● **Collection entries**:
%%

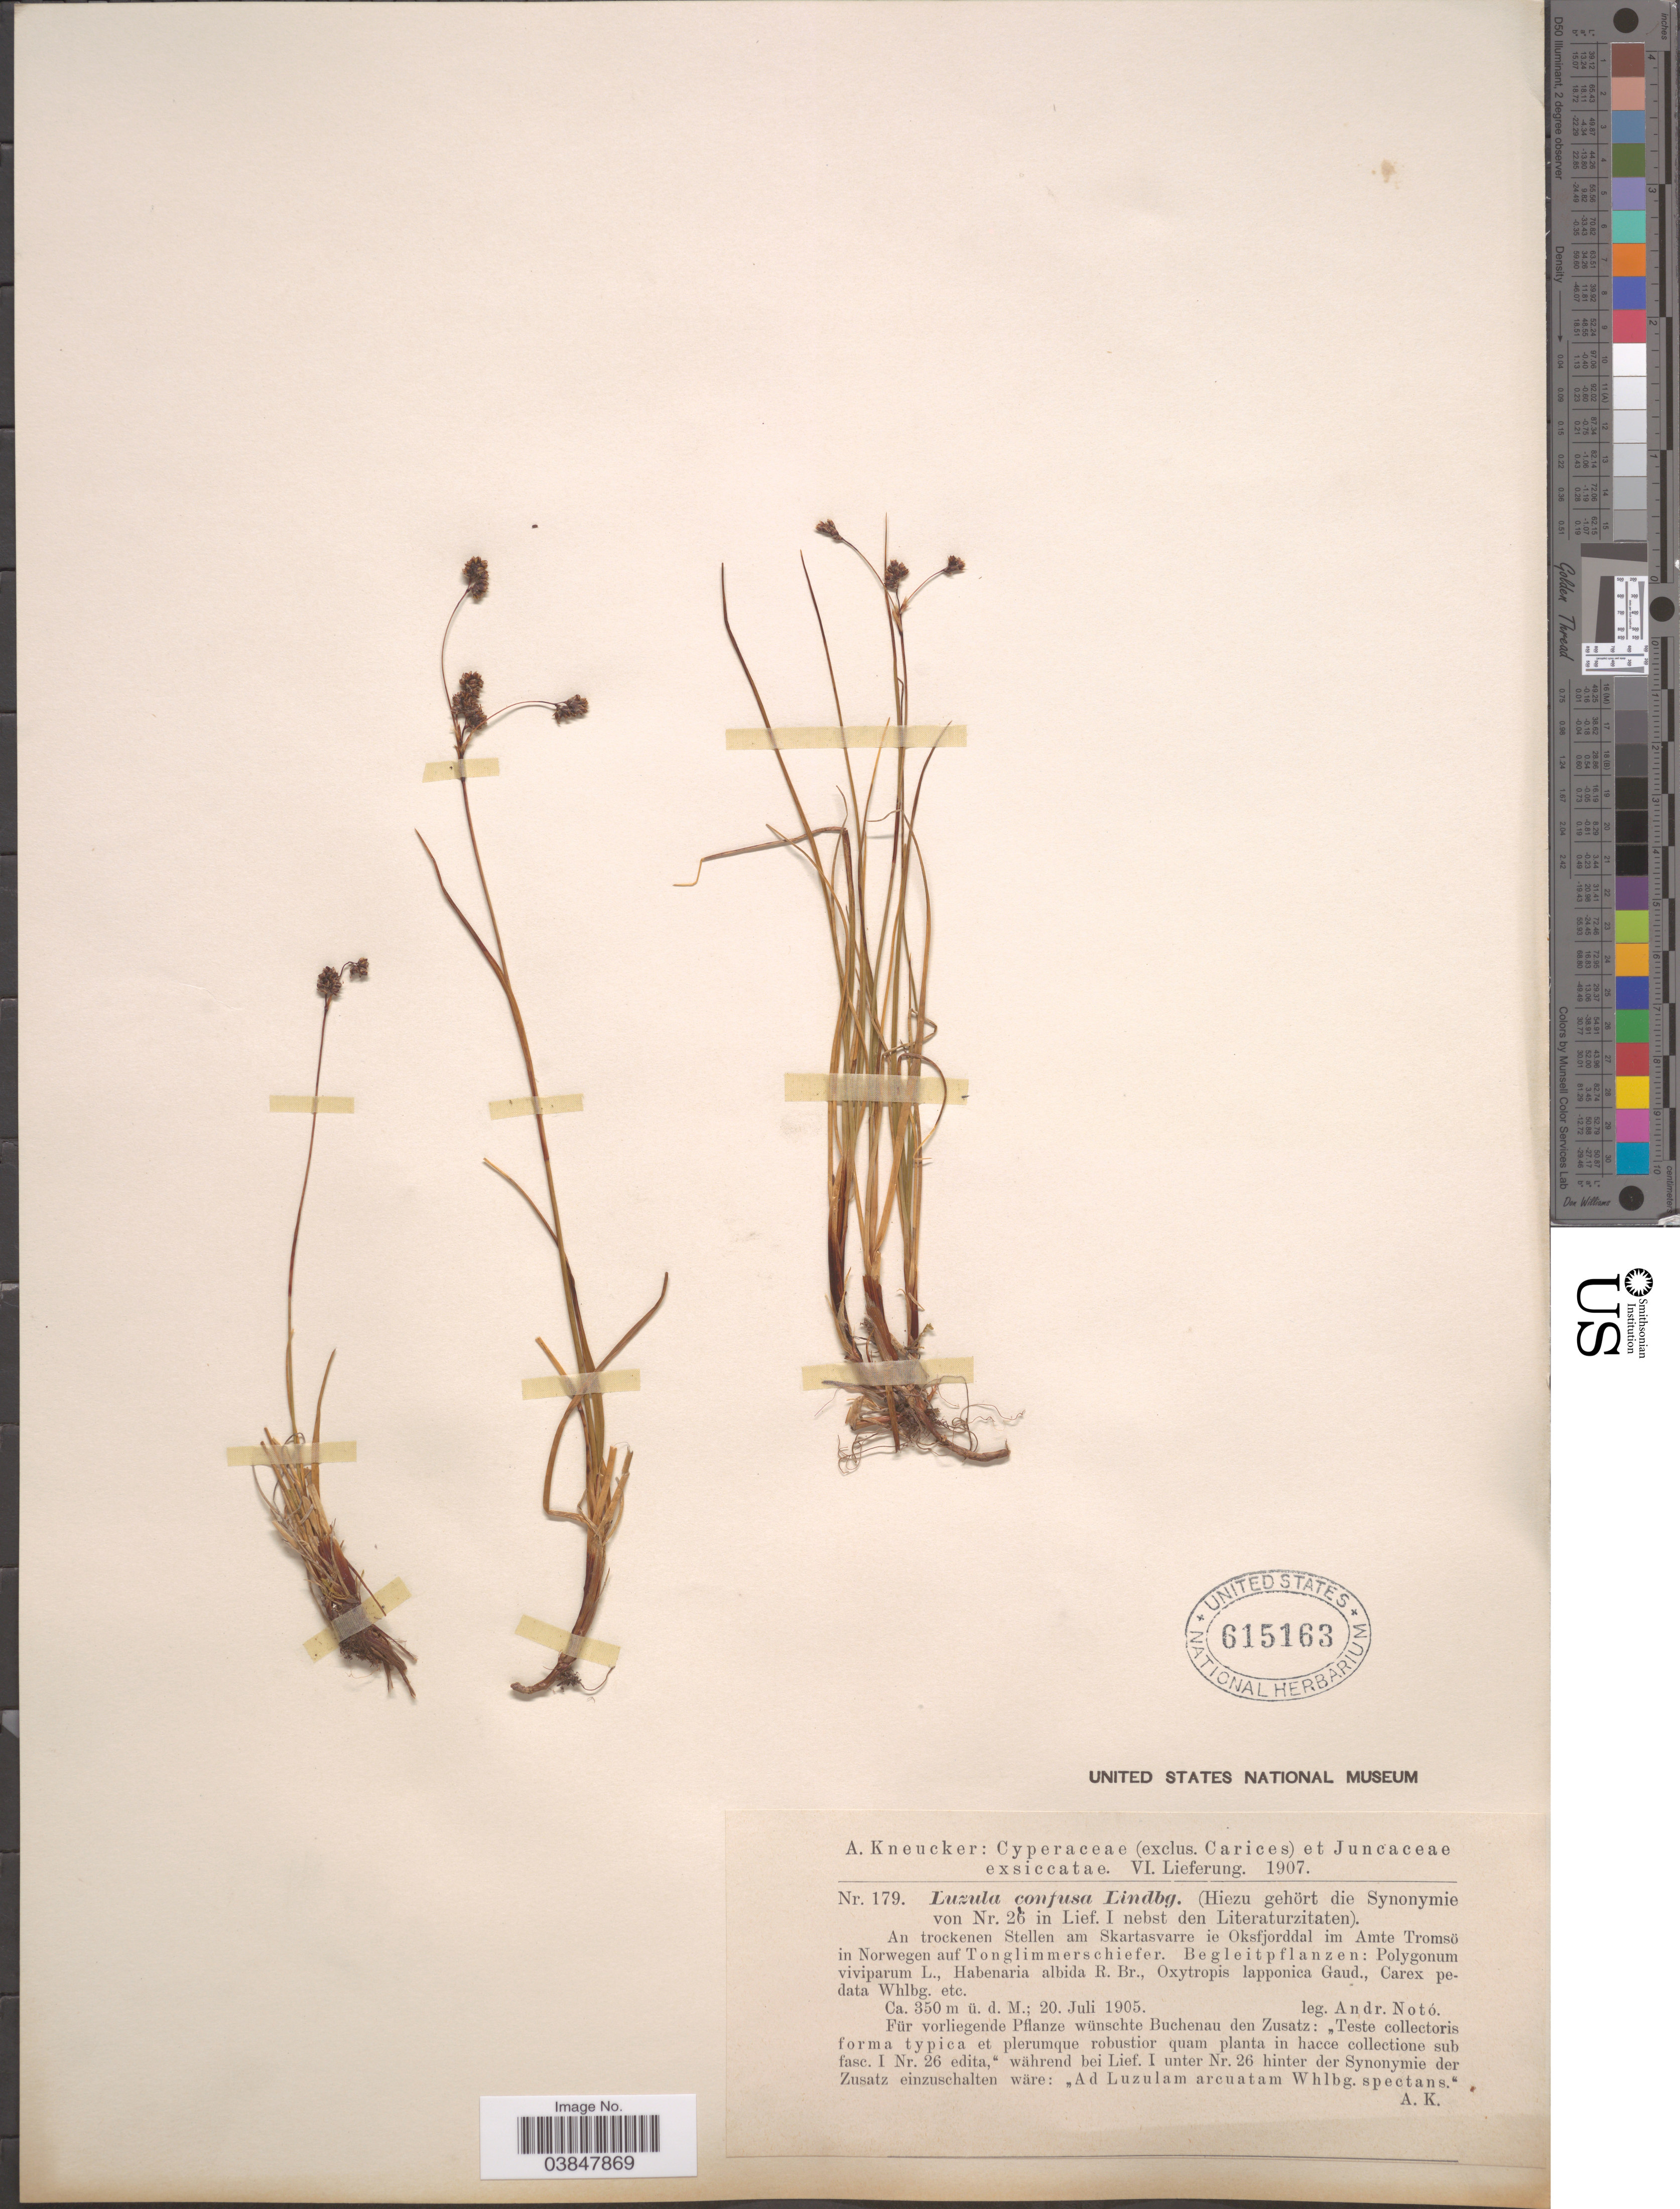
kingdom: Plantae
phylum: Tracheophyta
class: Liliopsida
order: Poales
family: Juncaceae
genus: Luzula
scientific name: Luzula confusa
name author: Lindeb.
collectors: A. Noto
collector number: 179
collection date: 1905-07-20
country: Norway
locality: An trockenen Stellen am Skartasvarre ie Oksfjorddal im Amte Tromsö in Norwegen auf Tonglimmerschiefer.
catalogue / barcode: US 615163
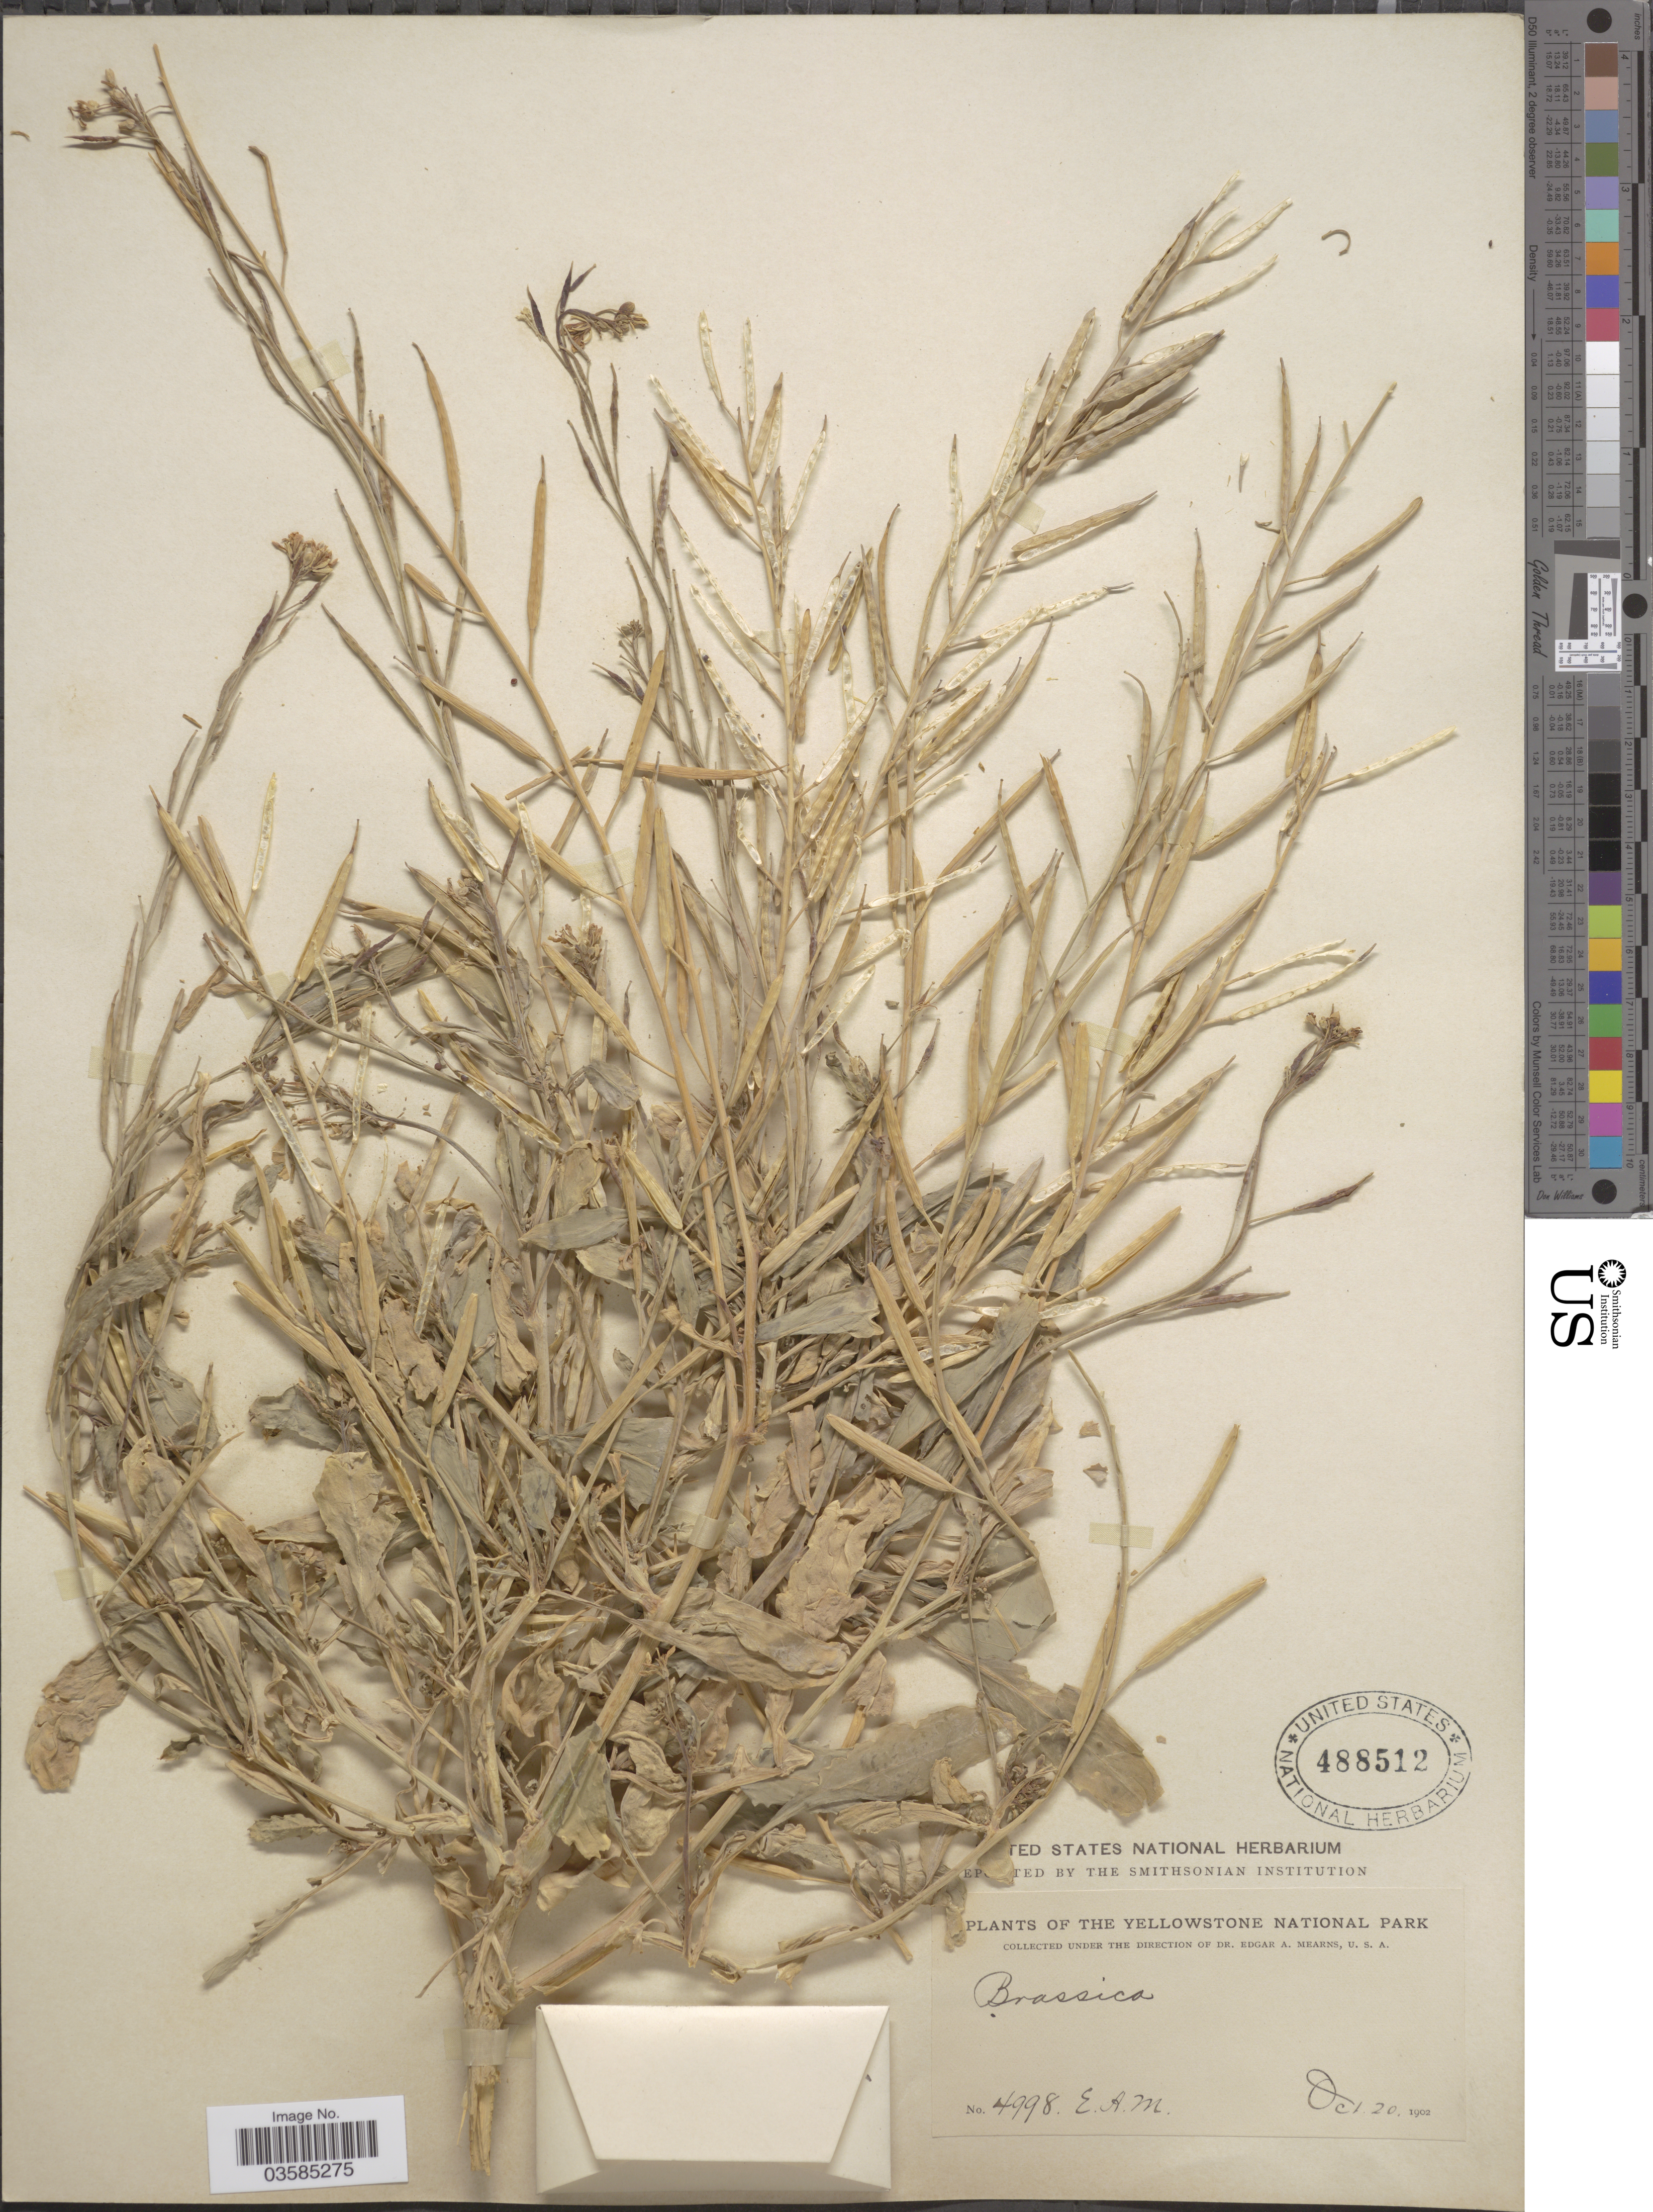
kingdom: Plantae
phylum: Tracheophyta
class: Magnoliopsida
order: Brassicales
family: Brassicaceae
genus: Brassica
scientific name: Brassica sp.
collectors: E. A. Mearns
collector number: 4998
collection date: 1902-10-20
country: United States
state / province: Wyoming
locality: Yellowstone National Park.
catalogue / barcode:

%%

● **Task brief**:
Reproduce these lines exactly as they appear for all of the records, leaving out the pictures.

● **Answer for the task**:
kingdom: Plantae
phylum: Tracheophyta
class: Liliopsida
order: Poales
family: Juncaceae
genus: Luzula
scientific name: Luzula confusa
name author: Lindeb.
collectors: A. Noto
collector number: 179
collection date: 1905-07-20
country: Norway
locality: An trockenen Stellen am Skartasvarre ie Oksfjorddal im Amte Tromsö in Norwegen auf Tonglimmerschiefer.
catalogue / barcode: US 615163
kingdom: Plantae
phylum: Tracheophyta
class: Magnoliopsida
order: Brassicales
family: Brassicaceae
genus: Brassica
scientific name: Brassica sp.
collectors: E. A. Mearns
collector number: 4998
collection date: 1902-10-20
country: United States
state / province: Wyoming
locality: Yellowstone National Park.
catalogue / barcode:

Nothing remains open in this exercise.